For complete documentation, please see the Session API docs.

Method Description
attach Attaches a catalog or table to this session.
attach_catalog Attaches (or creates) a catalog to this session
attach_table Attaches (or creates) a table to this session
create_namespace Creates a new namespace
create_table Creates a new table from the source
create_temp_table Creates a temp table scoped to this session from an existing view.
current_catalog Returns the session's current catalog.
current_namespace Returns the session's current namespace.
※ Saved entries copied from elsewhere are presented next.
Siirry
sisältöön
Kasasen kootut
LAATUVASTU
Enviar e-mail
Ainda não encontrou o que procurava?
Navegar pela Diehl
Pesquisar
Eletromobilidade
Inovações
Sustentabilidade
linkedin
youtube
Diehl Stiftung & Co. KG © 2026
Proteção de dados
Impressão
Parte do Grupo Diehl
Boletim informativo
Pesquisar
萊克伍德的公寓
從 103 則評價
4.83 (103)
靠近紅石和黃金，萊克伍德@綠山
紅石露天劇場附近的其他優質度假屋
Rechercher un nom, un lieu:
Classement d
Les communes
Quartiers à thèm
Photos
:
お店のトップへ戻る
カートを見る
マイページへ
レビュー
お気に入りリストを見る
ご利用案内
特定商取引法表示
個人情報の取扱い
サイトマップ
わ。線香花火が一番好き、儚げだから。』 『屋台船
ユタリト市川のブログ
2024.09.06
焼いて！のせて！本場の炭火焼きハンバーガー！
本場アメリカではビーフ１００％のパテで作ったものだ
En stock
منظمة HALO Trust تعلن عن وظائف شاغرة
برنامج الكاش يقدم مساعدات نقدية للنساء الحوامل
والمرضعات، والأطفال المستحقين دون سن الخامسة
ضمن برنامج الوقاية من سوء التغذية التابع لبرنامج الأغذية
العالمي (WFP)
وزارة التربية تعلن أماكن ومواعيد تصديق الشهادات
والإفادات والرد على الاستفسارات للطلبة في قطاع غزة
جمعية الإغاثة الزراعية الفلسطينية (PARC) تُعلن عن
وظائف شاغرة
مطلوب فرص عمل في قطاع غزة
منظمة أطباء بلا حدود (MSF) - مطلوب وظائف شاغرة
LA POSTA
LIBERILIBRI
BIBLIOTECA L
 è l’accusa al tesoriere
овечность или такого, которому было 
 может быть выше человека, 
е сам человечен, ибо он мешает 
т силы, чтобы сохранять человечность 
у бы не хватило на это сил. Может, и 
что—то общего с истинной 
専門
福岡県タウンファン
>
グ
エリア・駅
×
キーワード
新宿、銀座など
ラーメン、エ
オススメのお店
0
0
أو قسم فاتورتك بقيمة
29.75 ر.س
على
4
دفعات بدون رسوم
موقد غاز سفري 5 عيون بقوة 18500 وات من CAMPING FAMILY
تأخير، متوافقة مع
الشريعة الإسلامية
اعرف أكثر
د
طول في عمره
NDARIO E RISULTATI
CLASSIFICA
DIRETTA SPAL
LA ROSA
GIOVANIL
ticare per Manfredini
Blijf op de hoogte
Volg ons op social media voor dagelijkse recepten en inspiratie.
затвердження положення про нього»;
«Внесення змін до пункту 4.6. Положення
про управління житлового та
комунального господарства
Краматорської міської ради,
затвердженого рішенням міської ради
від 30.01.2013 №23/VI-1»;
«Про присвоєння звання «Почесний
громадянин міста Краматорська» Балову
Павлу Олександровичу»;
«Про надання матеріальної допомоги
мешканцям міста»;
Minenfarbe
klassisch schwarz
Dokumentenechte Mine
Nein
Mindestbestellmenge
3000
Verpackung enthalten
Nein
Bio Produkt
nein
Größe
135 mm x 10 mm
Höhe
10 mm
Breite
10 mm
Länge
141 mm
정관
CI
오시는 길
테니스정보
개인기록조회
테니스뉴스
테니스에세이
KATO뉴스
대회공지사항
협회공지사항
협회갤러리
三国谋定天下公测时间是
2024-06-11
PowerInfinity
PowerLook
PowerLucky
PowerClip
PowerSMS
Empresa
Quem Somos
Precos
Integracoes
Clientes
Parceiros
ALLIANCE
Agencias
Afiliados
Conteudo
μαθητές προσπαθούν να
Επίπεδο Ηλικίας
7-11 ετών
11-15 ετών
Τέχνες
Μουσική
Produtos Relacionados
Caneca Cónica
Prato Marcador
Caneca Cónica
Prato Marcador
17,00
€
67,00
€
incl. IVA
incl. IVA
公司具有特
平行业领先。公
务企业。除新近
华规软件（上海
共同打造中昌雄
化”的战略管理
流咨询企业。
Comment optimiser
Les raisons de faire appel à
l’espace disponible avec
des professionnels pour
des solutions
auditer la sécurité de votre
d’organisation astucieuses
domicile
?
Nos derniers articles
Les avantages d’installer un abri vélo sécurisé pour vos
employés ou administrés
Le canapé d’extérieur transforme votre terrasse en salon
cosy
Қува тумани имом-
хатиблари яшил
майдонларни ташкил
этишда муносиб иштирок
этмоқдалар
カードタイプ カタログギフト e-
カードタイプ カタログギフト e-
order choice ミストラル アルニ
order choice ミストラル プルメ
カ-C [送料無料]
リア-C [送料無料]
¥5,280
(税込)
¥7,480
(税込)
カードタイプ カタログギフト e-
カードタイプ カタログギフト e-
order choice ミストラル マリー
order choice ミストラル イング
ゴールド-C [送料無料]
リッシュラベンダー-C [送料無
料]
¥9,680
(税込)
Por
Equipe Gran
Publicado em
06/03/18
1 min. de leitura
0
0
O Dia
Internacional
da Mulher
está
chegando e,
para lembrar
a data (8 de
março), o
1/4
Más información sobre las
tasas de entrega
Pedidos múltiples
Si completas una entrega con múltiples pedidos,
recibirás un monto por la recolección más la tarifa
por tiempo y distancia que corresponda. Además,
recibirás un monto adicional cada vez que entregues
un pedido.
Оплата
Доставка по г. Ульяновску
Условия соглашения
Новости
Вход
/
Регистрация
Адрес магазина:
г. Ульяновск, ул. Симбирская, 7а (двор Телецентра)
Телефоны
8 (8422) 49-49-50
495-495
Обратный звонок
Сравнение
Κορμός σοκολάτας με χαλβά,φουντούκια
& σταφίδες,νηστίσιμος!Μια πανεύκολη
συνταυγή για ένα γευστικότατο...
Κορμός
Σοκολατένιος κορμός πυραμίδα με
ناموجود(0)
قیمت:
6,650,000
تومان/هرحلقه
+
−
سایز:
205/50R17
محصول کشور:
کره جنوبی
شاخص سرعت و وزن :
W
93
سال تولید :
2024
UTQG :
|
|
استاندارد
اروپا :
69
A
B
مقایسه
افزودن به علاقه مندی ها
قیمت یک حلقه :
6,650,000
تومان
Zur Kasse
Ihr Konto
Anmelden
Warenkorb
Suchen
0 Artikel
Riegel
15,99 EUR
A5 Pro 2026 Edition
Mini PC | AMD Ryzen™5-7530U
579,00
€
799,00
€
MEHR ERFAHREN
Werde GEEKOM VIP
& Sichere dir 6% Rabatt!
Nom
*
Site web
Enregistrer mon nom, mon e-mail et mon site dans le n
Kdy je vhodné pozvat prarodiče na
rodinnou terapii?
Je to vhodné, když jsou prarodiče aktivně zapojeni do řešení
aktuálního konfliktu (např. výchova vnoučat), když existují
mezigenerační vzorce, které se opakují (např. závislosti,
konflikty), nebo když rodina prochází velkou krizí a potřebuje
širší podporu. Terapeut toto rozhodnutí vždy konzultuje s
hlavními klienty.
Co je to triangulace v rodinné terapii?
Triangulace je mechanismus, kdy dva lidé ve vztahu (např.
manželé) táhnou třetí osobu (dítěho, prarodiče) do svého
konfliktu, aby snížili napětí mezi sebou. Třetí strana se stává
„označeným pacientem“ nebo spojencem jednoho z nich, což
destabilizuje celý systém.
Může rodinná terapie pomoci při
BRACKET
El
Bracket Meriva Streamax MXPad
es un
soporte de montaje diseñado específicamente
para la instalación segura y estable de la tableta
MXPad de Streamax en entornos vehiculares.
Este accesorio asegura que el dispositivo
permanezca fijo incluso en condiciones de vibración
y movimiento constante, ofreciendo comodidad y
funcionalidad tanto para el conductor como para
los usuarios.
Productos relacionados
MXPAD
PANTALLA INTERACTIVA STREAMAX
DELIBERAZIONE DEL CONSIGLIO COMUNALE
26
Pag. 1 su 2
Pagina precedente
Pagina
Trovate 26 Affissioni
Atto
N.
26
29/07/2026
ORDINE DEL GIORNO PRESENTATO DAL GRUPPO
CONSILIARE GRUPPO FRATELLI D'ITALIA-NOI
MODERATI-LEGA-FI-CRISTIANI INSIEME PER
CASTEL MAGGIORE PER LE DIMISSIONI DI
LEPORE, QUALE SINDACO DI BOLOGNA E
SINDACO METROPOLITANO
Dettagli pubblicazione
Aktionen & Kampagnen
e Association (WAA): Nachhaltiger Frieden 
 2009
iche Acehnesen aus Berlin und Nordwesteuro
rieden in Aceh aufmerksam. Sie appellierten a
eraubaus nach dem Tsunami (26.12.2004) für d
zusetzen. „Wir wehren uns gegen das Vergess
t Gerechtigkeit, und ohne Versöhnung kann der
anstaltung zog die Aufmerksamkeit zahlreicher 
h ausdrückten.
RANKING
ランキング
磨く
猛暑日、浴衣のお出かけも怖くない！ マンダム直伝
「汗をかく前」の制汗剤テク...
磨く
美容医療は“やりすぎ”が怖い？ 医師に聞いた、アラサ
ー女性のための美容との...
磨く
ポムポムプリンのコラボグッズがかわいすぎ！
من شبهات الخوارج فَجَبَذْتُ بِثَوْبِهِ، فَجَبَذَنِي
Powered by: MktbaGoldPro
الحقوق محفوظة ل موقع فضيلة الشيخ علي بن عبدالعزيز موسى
detach_catalog Detaches the catalog from this session
detach_table Detaches the table from this session
drop_namespace Drop the namespace in the session's current catalog
drop_table Drop the table in the session's current catalog
get_catalog Returns the catalog or an object not found error.
get_table Returns the table or an object not found error.
has_catalog Returns true iff the session has access to a matching catalog.
has_table Returns true iff the session has access to a matching table.
list_catalogs Lists all catalogs matching the pattern.
list_namespaces Lists all namespaces matching the pattern.
list_tables Lists all tables matching the pattern.
read_table Reads a table from the session.
write_table Writes a dataframe to the table.
set_catalog Sets the current catalog.
set_namespace Sets the current namespace.
sql Executes SQL against the session.
use Sets the current catalog and namespace.